§ Exercise goal:
Reproduce the material verbatim from the line with "PREVIOUS POSTS" to the line with "Joint optimization", both lines included. Leave the pictures out of the output.

################

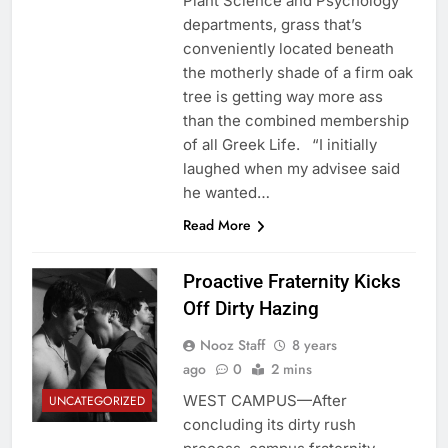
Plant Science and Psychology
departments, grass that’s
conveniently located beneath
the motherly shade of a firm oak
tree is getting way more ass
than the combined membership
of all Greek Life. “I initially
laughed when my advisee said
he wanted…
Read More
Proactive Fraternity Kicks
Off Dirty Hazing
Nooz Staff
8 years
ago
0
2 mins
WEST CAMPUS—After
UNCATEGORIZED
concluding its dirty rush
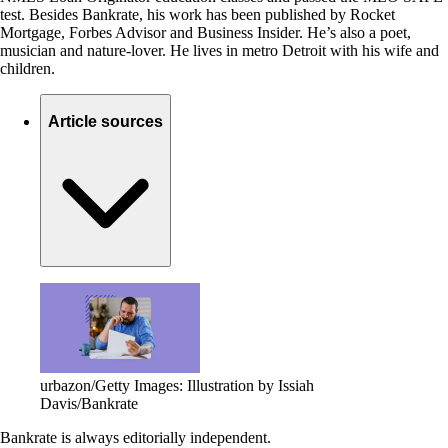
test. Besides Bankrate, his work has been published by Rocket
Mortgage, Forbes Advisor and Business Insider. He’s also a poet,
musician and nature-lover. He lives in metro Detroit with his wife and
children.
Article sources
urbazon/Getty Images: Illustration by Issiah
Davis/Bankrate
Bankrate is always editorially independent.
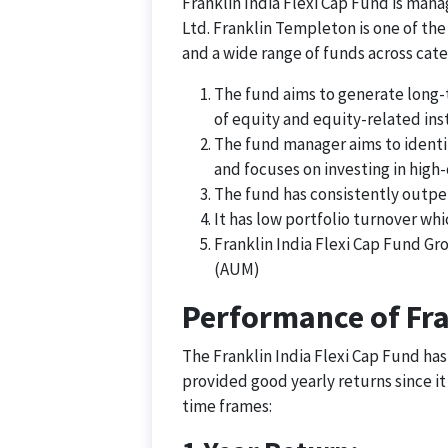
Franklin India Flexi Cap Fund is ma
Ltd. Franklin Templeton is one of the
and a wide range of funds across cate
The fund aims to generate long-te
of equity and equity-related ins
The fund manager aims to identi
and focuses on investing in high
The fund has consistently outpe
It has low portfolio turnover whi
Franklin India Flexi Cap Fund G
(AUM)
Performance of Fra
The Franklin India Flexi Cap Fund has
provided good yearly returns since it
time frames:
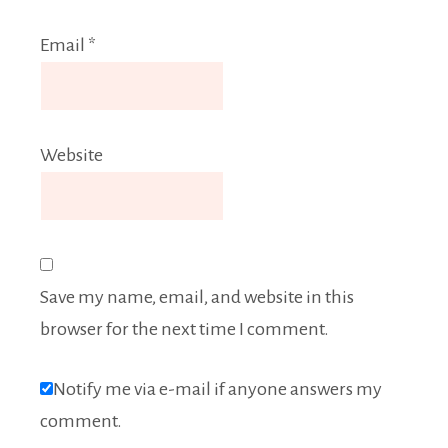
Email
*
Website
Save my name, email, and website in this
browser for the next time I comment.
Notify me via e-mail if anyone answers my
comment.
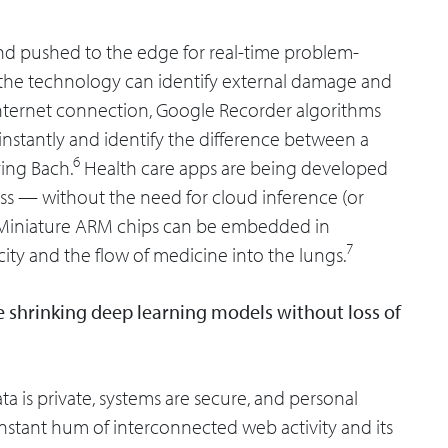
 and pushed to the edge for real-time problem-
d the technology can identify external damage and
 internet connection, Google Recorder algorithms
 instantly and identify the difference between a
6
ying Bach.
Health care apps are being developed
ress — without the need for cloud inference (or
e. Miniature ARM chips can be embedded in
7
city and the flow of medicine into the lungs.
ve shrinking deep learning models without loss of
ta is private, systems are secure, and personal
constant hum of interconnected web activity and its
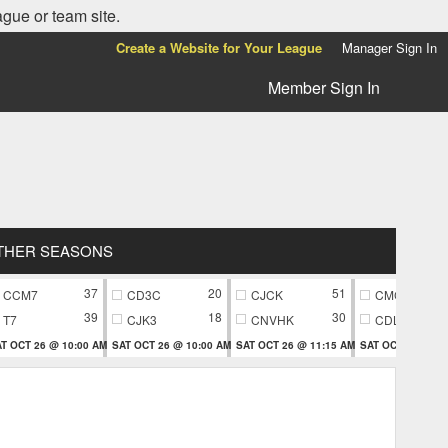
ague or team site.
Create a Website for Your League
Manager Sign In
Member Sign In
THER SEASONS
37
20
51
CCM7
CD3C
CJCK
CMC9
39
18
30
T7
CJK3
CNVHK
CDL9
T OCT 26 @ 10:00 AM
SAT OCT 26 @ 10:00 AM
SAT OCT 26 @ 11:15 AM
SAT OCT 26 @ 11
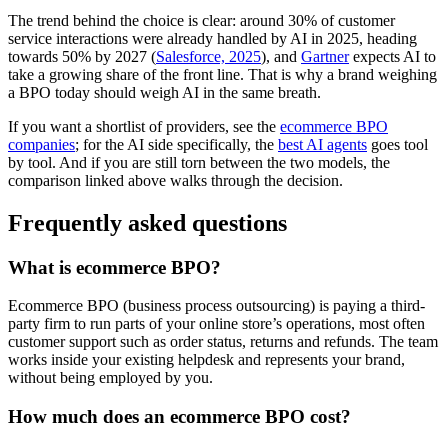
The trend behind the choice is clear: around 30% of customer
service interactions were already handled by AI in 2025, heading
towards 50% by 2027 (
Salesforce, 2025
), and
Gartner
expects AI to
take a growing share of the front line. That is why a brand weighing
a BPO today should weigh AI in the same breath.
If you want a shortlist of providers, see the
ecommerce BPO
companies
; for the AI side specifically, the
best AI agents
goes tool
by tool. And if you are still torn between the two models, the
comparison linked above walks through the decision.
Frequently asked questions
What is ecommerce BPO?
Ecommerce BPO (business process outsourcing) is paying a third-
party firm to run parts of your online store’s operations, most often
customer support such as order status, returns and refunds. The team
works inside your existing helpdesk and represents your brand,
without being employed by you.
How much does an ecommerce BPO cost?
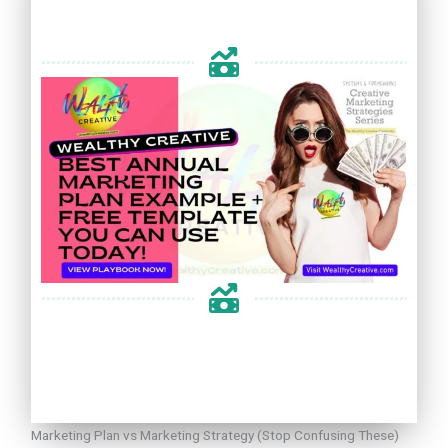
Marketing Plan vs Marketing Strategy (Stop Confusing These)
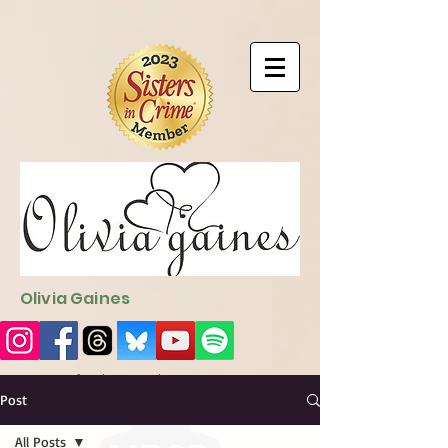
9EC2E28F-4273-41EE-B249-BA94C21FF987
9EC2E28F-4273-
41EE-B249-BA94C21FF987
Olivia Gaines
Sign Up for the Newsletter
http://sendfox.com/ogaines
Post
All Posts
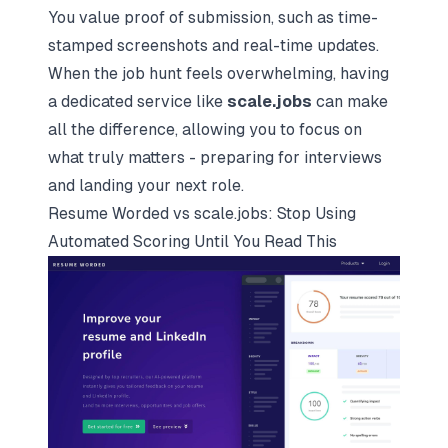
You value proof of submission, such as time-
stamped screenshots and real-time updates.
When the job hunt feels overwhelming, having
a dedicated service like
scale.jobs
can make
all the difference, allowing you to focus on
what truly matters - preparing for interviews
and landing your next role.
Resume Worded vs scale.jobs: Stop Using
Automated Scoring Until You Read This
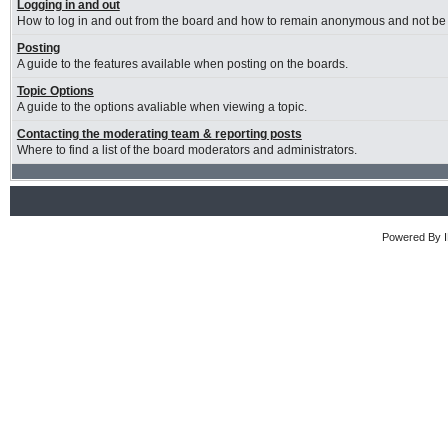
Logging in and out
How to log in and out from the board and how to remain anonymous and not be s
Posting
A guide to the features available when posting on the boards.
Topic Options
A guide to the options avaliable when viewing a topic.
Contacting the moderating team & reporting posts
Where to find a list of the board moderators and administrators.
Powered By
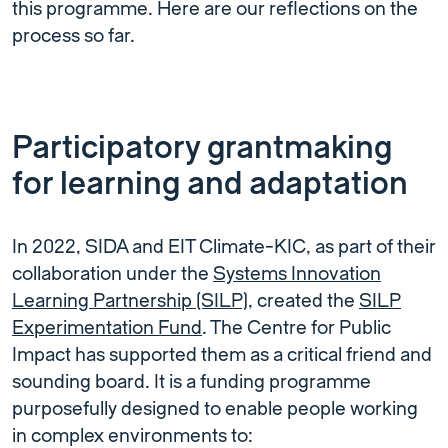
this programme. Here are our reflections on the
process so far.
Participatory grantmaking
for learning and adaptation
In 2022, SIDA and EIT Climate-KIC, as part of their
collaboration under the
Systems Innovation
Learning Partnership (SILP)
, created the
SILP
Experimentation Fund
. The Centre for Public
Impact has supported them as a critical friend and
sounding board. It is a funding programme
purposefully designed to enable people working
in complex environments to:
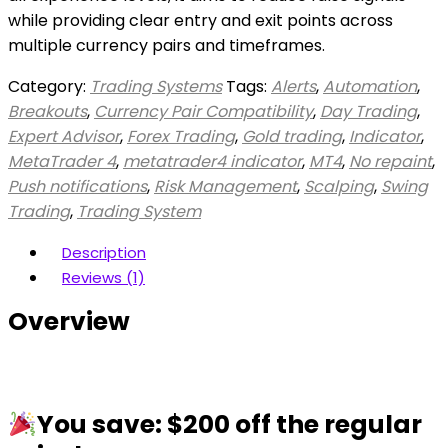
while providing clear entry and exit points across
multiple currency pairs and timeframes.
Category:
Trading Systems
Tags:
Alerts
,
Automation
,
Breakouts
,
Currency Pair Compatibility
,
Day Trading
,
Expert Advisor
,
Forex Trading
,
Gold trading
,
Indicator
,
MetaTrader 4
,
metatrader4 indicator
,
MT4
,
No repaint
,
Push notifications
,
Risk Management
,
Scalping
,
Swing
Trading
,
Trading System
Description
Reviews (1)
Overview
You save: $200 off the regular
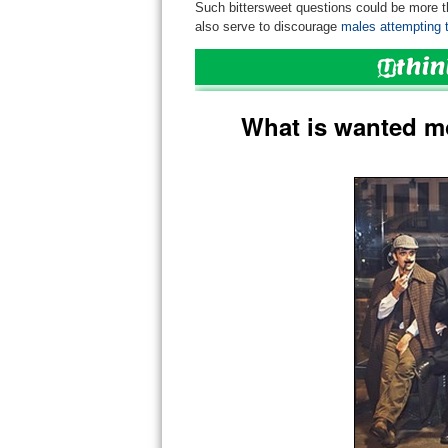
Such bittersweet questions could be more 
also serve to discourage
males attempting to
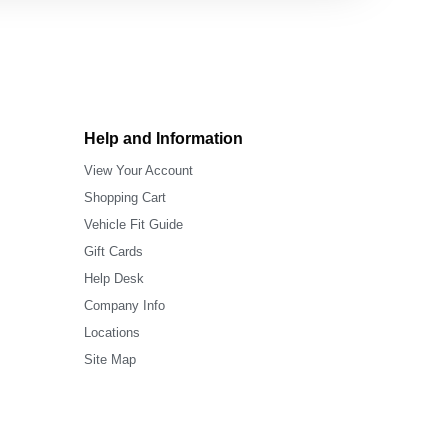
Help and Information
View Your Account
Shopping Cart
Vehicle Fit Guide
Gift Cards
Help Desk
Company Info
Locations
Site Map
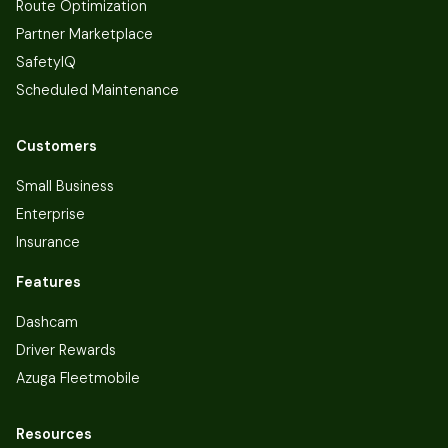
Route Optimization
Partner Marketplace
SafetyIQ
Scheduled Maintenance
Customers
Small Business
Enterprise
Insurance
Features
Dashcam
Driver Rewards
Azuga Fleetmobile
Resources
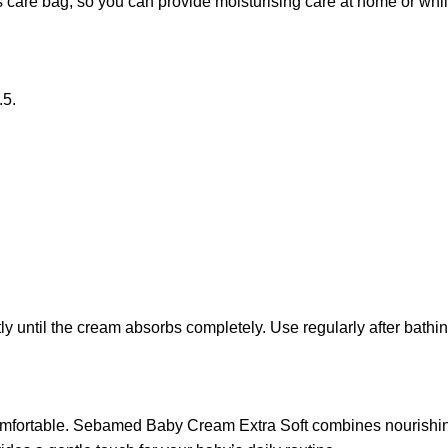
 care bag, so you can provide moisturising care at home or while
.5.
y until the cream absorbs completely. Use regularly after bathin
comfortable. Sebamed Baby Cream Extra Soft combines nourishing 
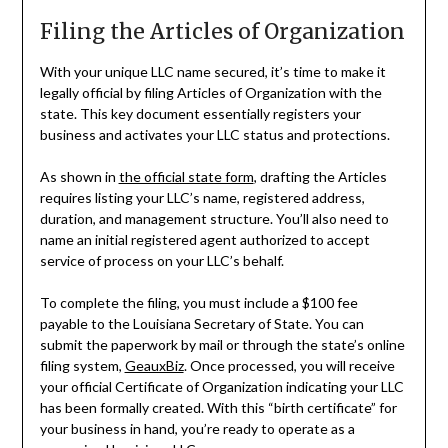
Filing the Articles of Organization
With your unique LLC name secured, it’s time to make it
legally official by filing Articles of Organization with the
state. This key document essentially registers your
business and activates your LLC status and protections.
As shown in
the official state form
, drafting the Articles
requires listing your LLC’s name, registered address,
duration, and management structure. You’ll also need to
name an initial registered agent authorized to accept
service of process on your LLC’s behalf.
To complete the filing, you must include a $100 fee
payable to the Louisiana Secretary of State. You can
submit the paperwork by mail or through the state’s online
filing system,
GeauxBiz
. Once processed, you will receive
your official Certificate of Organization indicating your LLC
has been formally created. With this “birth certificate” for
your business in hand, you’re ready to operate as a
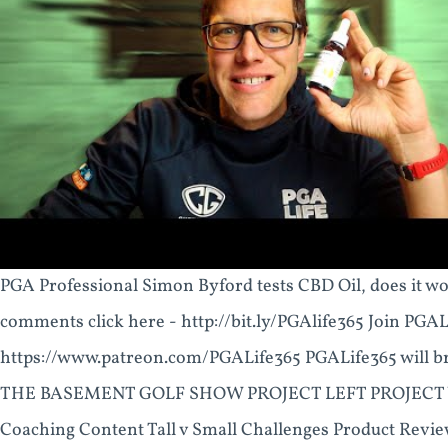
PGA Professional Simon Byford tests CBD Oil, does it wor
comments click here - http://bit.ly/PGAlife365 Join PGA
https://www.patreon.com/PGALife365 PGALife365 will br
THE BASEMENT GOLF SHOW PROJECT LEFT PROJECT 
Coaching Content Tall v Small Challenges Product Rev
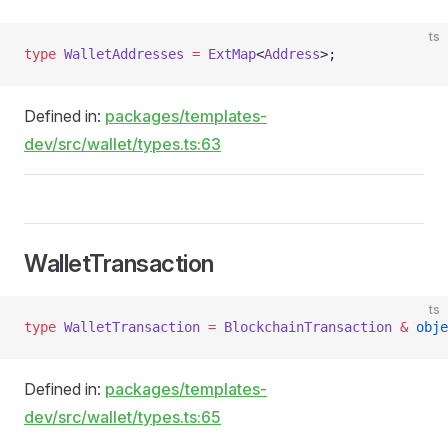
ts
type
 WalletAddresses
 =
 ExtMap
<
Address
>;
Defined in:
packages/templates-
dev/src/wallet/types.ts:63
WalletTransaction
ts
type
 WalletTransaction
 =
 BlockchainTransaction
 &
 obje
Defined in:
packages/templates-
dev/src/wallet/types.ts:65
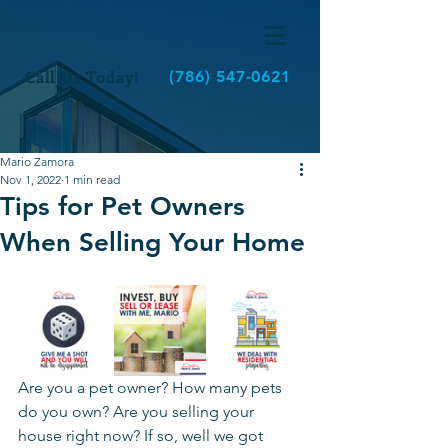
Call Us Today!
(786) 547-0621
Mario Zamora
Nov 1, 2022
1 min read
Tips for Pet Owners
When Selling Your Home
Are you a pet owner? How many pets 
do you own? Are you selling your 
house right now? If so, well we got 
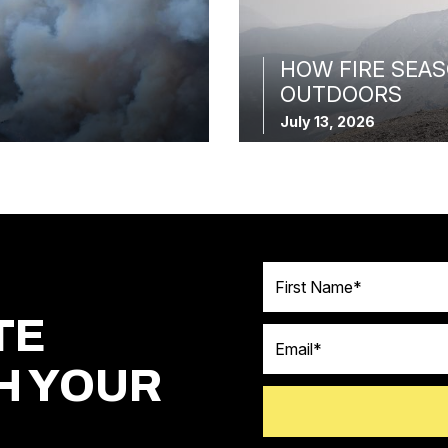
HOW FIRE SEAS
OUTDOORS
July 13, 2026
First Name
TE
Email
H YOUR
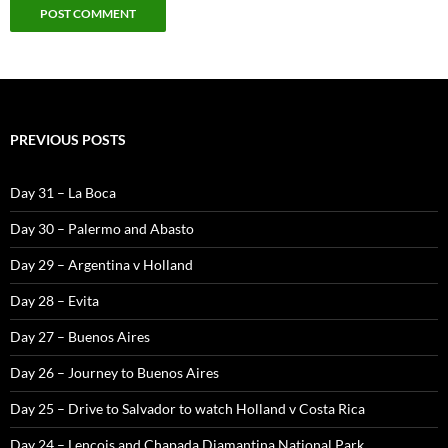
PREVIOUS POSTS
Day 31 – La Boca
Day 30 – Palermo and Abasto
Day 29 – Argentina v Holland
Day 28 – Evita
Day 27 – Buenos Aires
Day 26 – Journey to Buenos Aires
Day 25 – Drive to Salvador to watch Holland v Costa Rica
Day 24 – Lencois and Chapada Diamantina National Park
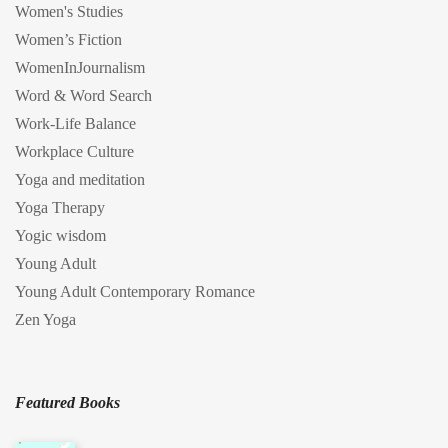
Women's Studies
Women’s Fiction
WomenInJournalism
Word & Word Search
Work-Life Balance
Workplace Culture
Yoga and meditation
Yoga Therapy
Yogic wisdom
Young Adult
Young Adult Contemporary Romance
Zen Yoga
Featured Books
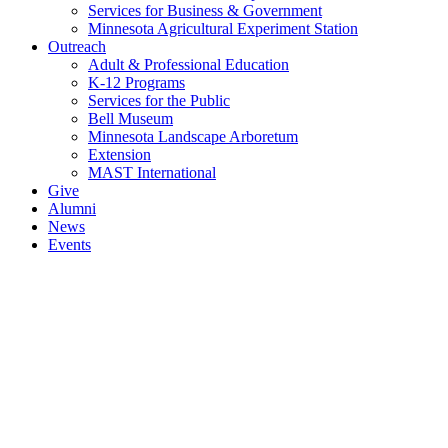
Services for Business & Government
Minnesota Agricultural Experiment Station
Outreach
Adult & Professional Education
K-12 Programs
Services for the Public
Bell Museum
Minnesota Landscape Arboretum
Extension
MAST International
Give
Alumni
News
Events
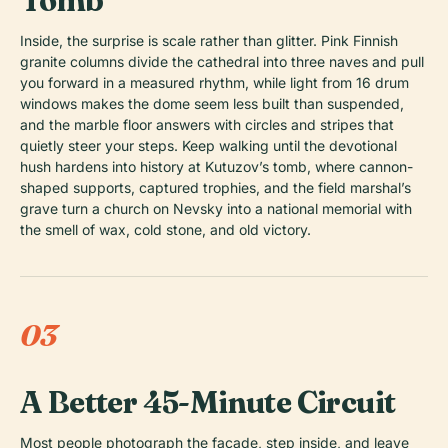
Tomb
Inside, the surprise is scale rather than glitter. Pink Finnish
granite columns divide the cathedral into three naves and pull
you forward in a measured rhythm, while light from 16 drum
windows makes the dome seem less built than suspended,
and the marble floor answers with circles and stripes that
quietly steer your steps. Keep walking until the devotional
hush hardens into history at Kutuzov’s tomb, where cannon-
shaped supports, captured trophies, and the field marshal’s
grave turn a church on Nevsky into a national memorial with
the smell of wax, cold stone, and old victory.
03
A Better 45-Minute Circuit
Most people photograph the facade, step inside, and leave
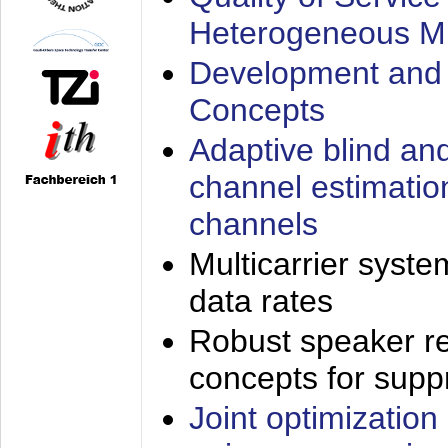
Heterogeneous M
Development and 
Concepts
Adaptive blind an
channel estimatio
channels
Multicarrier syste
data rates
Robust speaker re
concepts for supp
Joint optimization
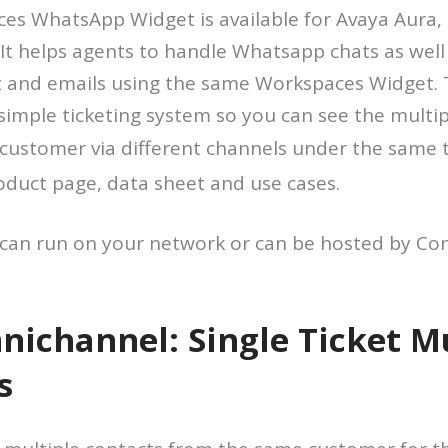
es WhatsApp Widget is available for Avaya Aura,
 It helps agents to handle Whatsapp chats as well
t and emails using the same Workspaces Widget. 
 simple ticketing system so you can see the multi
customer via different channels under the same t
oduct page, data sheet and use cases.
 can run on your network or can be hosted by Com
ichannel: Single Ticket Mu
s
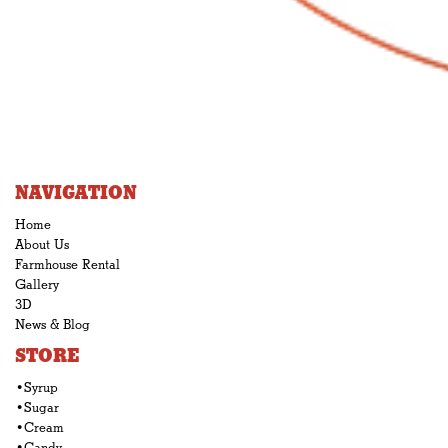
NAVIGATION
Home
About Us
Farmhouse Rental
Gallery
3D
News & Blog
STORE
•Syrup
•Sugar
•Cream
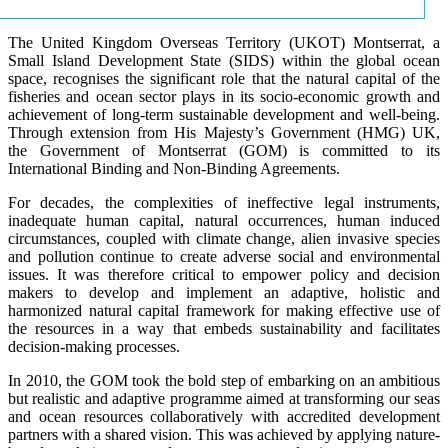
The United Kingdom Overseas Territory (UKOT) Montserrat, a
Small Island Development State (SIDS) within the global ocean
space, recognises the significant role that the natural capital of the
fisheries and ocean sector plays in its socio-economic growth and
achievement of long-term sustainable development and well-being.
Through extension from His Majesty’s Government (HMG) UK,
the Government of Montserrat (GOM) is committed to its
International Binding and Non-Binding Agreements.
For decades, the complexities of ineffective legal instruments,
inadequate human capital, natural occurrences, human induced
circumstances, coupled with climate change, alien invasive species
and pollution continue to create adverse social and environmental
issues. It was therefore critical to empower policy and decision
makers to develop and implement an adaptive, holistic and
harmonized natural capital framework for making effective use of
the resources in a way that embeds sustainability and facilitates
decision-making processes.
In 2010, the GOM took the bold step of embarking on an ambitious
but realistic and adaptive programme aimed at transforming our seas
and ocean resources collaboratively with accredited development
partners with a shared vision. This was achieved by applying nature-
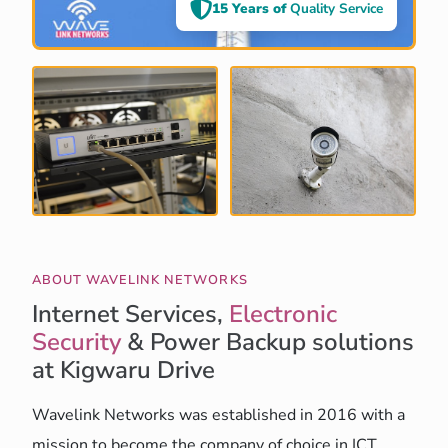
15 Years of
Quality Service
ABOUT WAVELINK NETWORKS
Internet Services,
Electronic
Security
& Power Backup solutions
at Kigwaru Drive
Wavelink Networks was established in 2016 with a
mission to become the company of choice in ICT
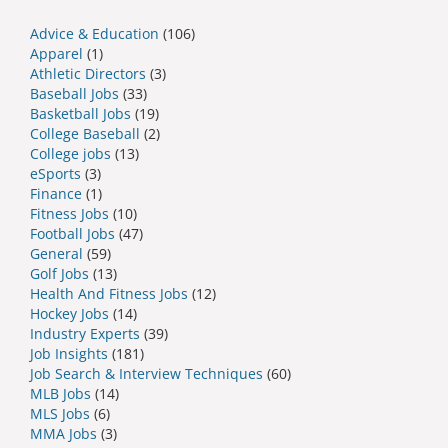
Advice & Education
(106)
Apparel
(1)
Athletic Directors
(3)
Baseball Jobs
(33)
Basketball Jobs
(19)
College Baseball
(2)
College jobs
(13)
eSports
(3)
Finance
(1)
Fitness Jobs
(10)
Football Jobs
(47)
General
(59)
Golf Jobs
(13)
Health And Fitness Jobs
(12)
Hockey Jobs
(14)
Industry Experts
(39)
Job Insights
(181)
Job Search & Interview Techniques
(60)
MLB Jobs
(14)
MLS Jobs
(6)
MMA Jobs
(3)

################

§ Exercise answer:
PREVIOUS POSTS
Day 31 – La Boca
Day 30 – Palermo and Abasto
Day 29 – Argentina v Holland
Day 28 – Evita
Day 27 – Buenos Aires
Day 26 – Journey to Buenos Aires
Day 25 – Drive to Salvador to watch Holland v Costa Rica
Day 24 – Lencois and Chapada Diamantina National Park
Women's Studies
Women’s Fiction
WomenInJournalism
Word & Word Search
Work-Life Balance
Workplace Culture
Yoga and meditation
Yoga Therapy
Yogic wisdom
Young Adult
Young Adult Contemporary Romance
Zen Yoga
Featured Books
Services for Business & Government
Minnesota Agricultural Experiment Station
Outreach
Adult & Professional Education
K-12 Programs
Services for the Public
Bell Museum
Minnesota Landscape Arboretum
Extension
MAST International
Give
Alumni
News
Events
Tomb
Inside, the surprise is scale rather than glitter. Pink Finnish
granite columns divide the cathedral into three naves and pull
you forward in a measured rhythm, while light from 16 drum
windows makes the dome seem less built than suspended,
and the marble floor answers with circles and stripes that
quietly steer your steps. Keep walking until the devotional
hush hardens into history at Kutuzov’s tomb, where cannon-
shaped supports, captured trophies, and the field marshal’s
grave turn a church on Nevsky into a national memorial with
the smell of wax, cold stone, and old victory.
03
A Better 45-Minute Circuit
Most people photograph the facade, step inside, and leave
Heterogeneous M
Development and 
Concepts
Adaptive blind an
channel estimatio
channels
Multicarrier syste
data rates
Robust speaker re
concepts for supp
Joint optimization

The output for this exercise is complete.